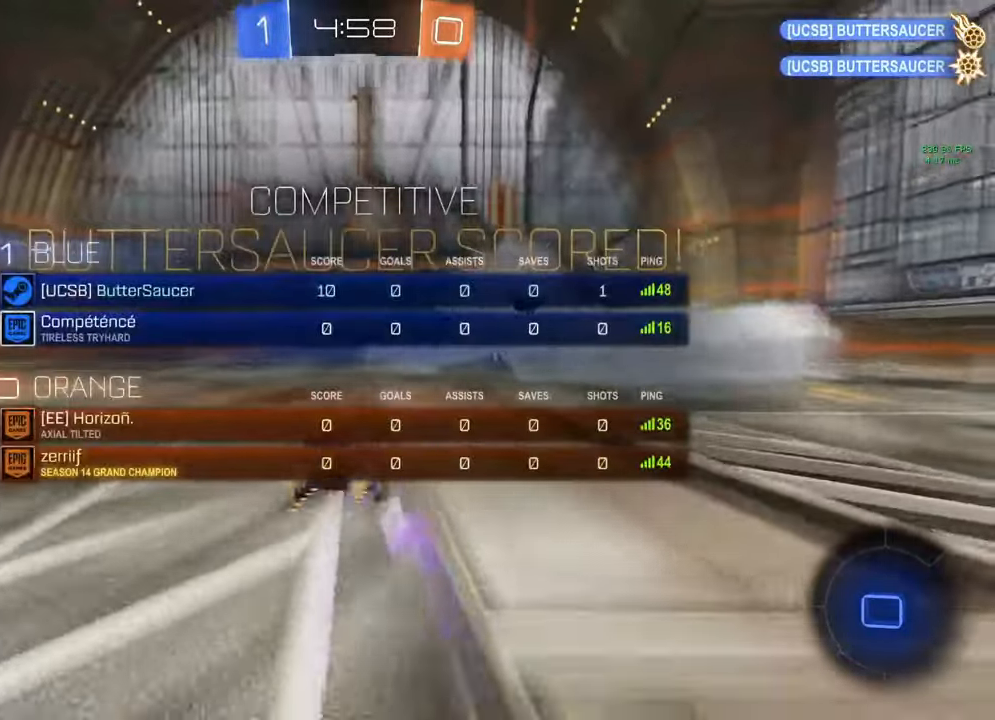
{"buttons": [], "left_stick": "right", "right_stick": "center", "events": [[383, "left_stick", "right"]]}
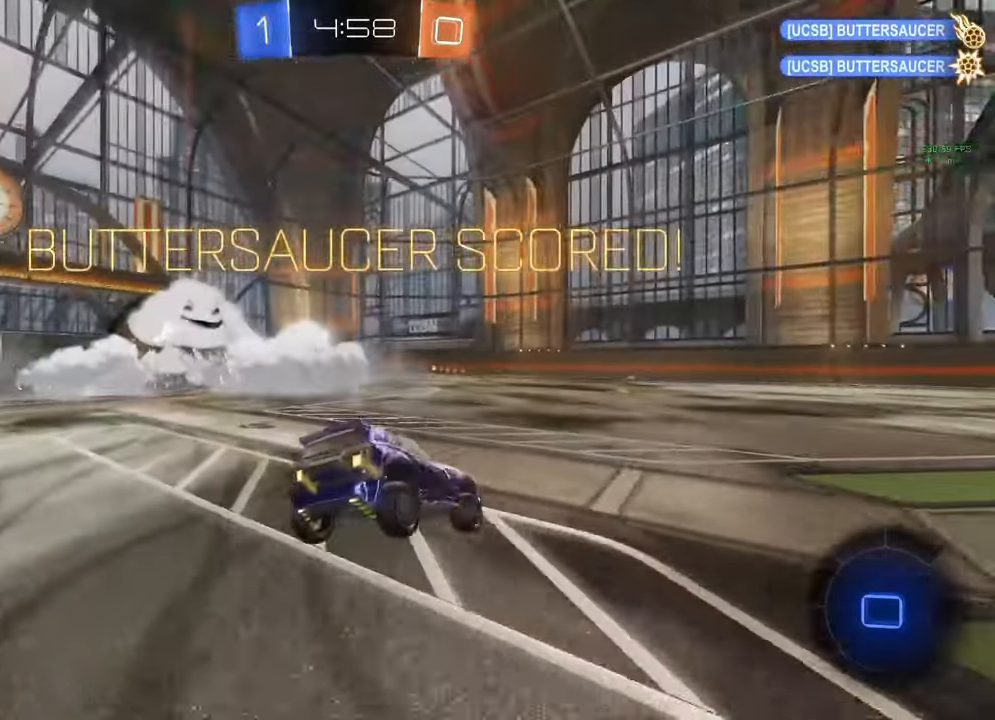
{"buttons": ["L1"], "left_stick": "up", "right_stick": "center", "events": [[117, "L1", "down"], [117, "left_stick", "down-left"], [233, "left_stick", "center"], [350, "left_stick", "up"], [400, "A", "down"], [483, "A", "up"]]}
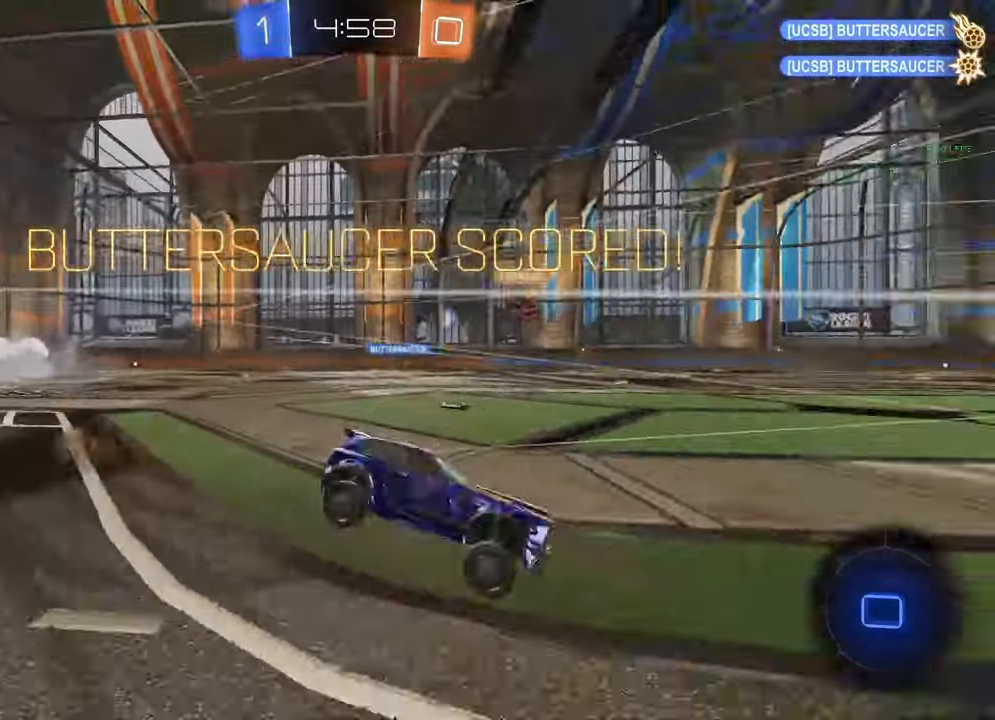
{"buttons": ["L1"], "left_stick": "up-right", "right_stick": "center", "events": [[33, "left_stick", "up-right"], [83, "A", "down"], [150, "A", "up"]]}
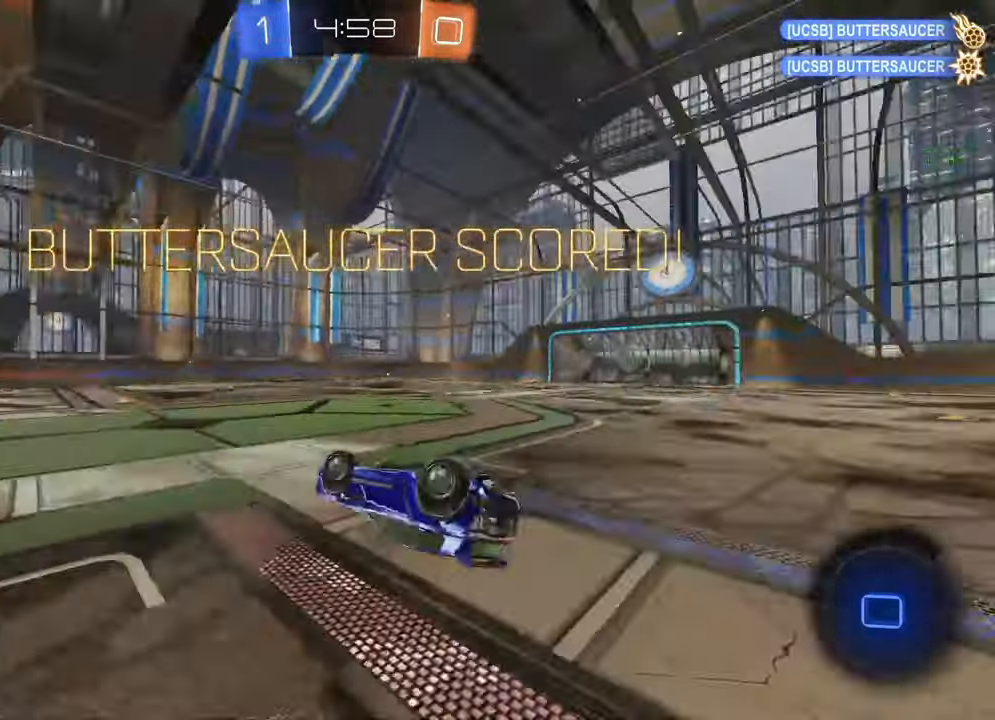
{"buttons": ["L1"], "left_stick": "up", "right_stick": "center", "events": [[333, "left_stick", "center"], [500, "left_stick", "up"]]}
◇ ◇ ◇ ◇ ◇
▶ [INSTRUCTIONS TO FOLLOW] An exact repeat of all the data is required, pictures excluded.

▶ [SOLUTION TO THE PROBLEM]
{"buttons": [], "left_stick": "right", "right_stick": "center", "events": [[383, "left_stick", "right"]]}
{"buttons": ["L1"], "left_stick": "up", "right_stick": "center", "events": [[117, "L1", "down"], [117, "left_stick", "down-left"], [233, "left_stick", "center"], [350, "left_stick", "up"], [400, "A", "down"], [483, "A", "up"]]}
{"buttons": ["L1"], "left_stick": "up-right", "right_stick": "center", "events": [[33, "left_stick", "up-right"], [83, "A", "down"], [150, "A", "up"]]}
{"buttons": ["L1"], "left_stick": "up", "right_stick": "center", "events": [[333, "left_stick", "center"], [500, "left_stick", "up"]]}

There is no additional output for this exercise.